The US Department of Health and Human Services (HHS) has established three new centers to develop and manufacture medical countermeasures, such as vaccines and medicines, which can be used in health emergencies and in preparedness protection. HHS will invest $400 million in the initial phases of the centers, which include contracts to biopharmaceutical and pharmaceutical companies.
Created as public–private partnerships, the Centers for Innovation in Advanced Development and Manufacturing, will provide the first major domestic infrastructure in the United States capable of producing medical countermeasures for protection against the health impacts of bioterrorism as well as pandemic influenza and other epidemics, according to a June 18, 2012, HHS press release. The public–private partnerships will seek to engage the innovation from small biotechnology companies, training from academic institutions, and the development and manufacturing expertise of large pharmaceutical companies.
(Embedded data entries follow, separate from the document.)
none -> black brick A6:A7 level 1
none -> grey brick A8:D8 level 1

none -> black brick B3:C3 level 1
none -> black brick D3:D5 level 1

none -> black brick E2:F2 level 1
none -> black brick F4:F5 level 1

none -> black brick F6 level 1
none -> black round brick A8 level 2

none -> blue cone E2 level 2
Each center will be run by a consortium led by an organization experienced in developing or manufacturing medical countermeasures. HHS will invest approximately $400 million in the initial phases of the centers, using contracts with the center leads. Overseen by the Biomedical Advanced Research and Development Authority within the HHS Office of the Assistant Secretary for Preparedness and Response, each contract can be renewed for up to 25 years. Under the contracts, each consortium will retrofit existing facilities or build new ones to incorporate flexible, innovative manufacturing platforms that can be used to manufacture more than one product. The facilities will use cell- and recombinant-based vaccine technologies that have the potential to produce vaccines for not only pandemic influenza but also other threats more quickly and in a more affordable way, according to HHS.
HHS says that the centers’ use of these technologies also will allow each to develop and manufacture a variety of products quickly enough to respond to large-scale emergencies by providing needed domestic surge capacity. Together, the centers will be capable of domestically producing a quarter of the nation’s pandemic influenza vaccine within four months of the onset of a pandemic. In 2009, only one company had manufacturing facilities solely in the US to produce H1N1 pandemic vaccine, according to HHS.
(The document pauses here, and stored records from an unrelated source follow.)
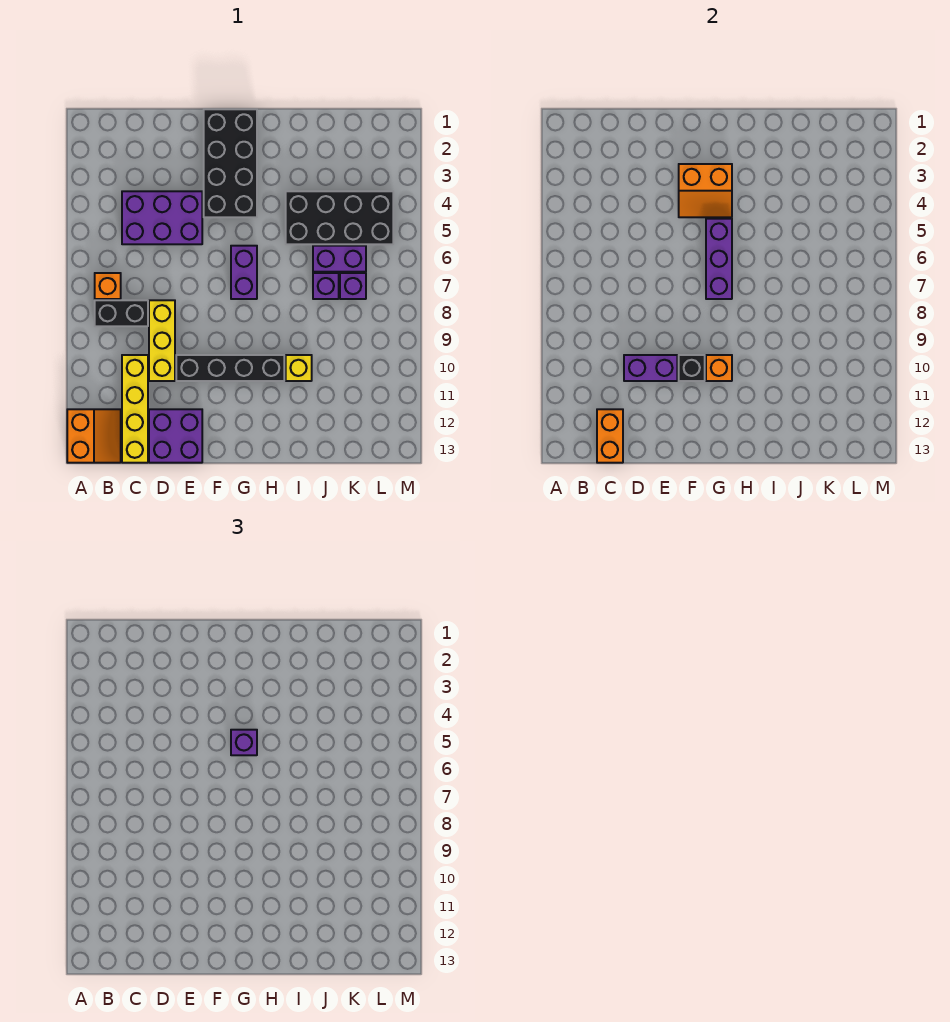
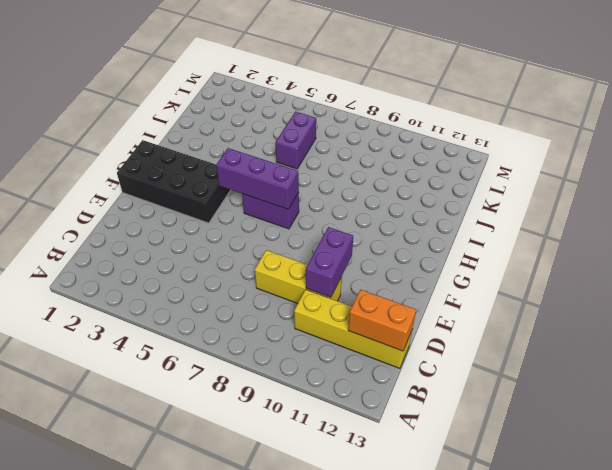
none -> orange slope A12:B13 level 1 top A
none -> orange brick B7 level 1
none -> black brick B8:C8 level 1

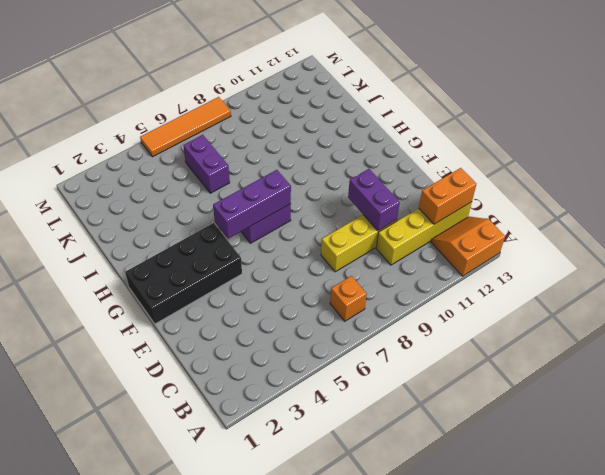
orange tile M5:M8 level 1 -> none
none -> black brick B8:C8 level 1
none -> purple brick C4:E5 level 1
none -> purple brick D12:E13 level 1

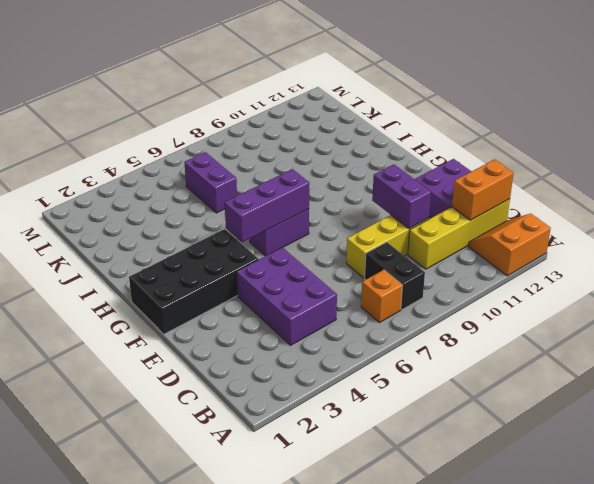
none -> black brick E10:H10 level 1
none -> black brick I4:L5 level 1
none -> yellow brick I10 level 1

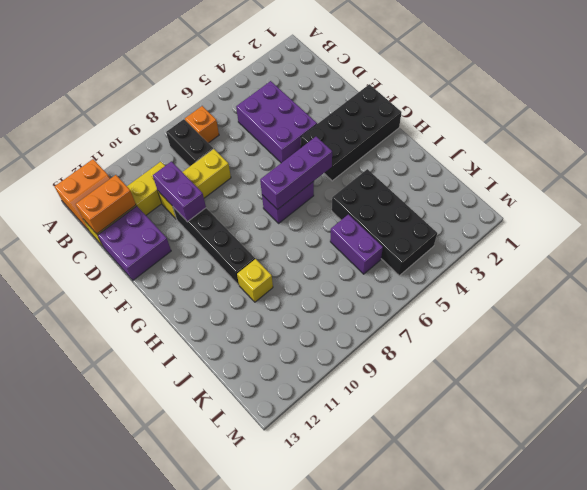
none -> purple brick J7 level 1
none -> purple brick K7 level 1
none -> orange slope F3:G4 level 2 top 3

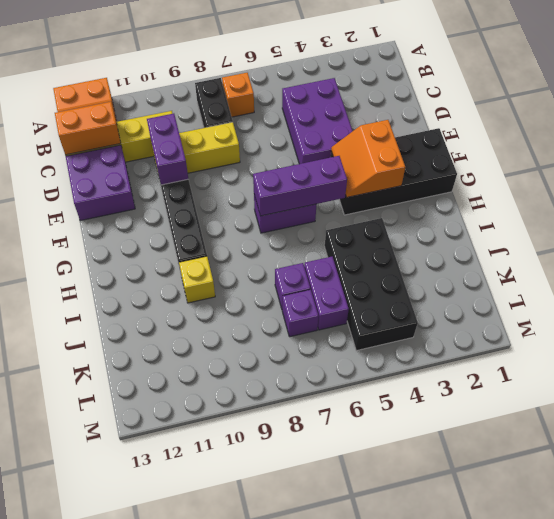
none -> black brick F10 level 2
none -> orange brick G10 level 2
none -> purple brick G5 level 3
The private partners will provide approximately 35% of the total cost of the initial building phase. HHS will support the cost of operation and maintenance of the centers in subsequent years. As the facilities become operational in 2014 and 2015, the center leads will begin assisting small biotechnology companies with technology, regulatory affairs, quality systems, and manufacturing expertise to reach the goal of a licensed and readily available product for public and private use. Also at that time, center academic partners will offer advanced training for biotechnology workers.
Emergent Manufacturing Operations Baltimore LLC, with facilities in Baltimore and Gaithersburg, Maryland, will lead one center, working with a network of partners: Michigan State University; Kettering University of Flint, Michigan; and the University of Maryland in Baltimore. This contract is for approximately $163 million over the first eight years. Novartis will head a second center, leveraging existing public–private investments by HHS in its facilities in Holly Springs, North Carolina, and work with North Carolina State University and Duke University. The Novartis contract is valued at approximately $60 million over the first four years. The Texas A&M University System will lead a third center collaborating with GlaxoSmithKline Vaccines of Marietta, Pennsylvania.; Lonza of Houston, Texas, and Kalon Biotherapeutics of College Station, Texas. This contract is valued at approximately $176 million during the first five years.